New Orleans Memorial Hospital, Monday, August 29, 2004. Two hundred patients, 600 staff and over 1,000 refugees are in the building. At 4:55 AM the power fails and the emergency generators kick on to keep the medical equipment operating. Air conditioning fails, only one elevator is operational. Helicopters arrive on the helipad to evacuate patients. Doctors, nurses and staff struggle to carry patients down six flights of stairs to the helipad. Toilets back up. Water stops flowing from taps. Condensation is running down the walls.

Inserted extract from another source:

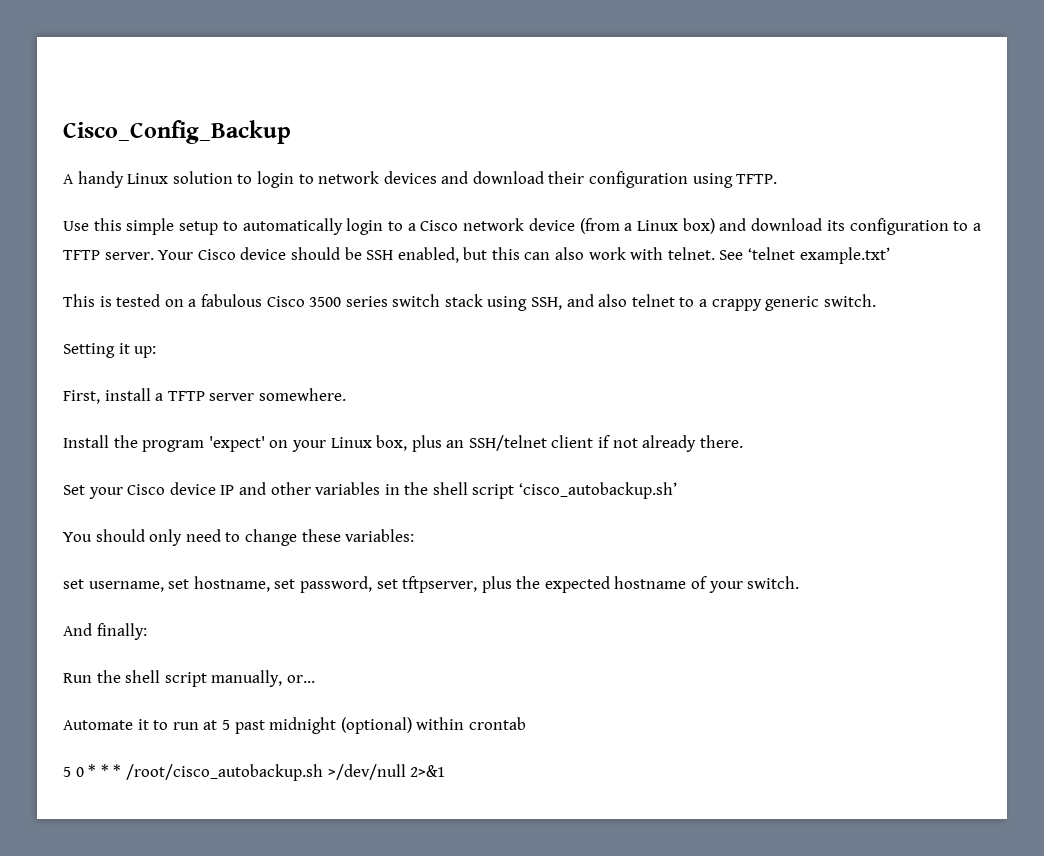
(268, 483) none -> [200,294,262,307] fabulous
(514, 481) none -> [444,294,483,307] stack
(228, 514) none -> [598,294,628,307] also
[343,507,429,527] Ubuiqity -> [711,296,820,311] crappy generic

At 2 A.M. Wednesday the emergency generators sputter and stop. Dozens of alarm bells sound from ventilators and life-support monitors as they switch to their back-up batteries. The emergency lights dim and fail. Helicopters cannot land in the darkness because the pad is not lit. The only working elevator stops. Staffers and volunteers struggle to carry patients down six flights of stairs in the dark.
Half an hour later the ventilator batteries begin to fail. Nurses grab Ambu bags and manually squeeze air into patients' lungs.
A 61-year-old pulmonary specialist straps on his Beretta. The hospital administrator distributes guns to the security staff. Stone-faced State Police armed with shotguns arrive and announce that the entire hospital must be cleared by 5 P.M.; they will not stay and protect the hospital after that.
An absolutely riveting account of Hurricane Katrina in the New York Times. It reads more like a TEOTWAWKI novel, but it's true.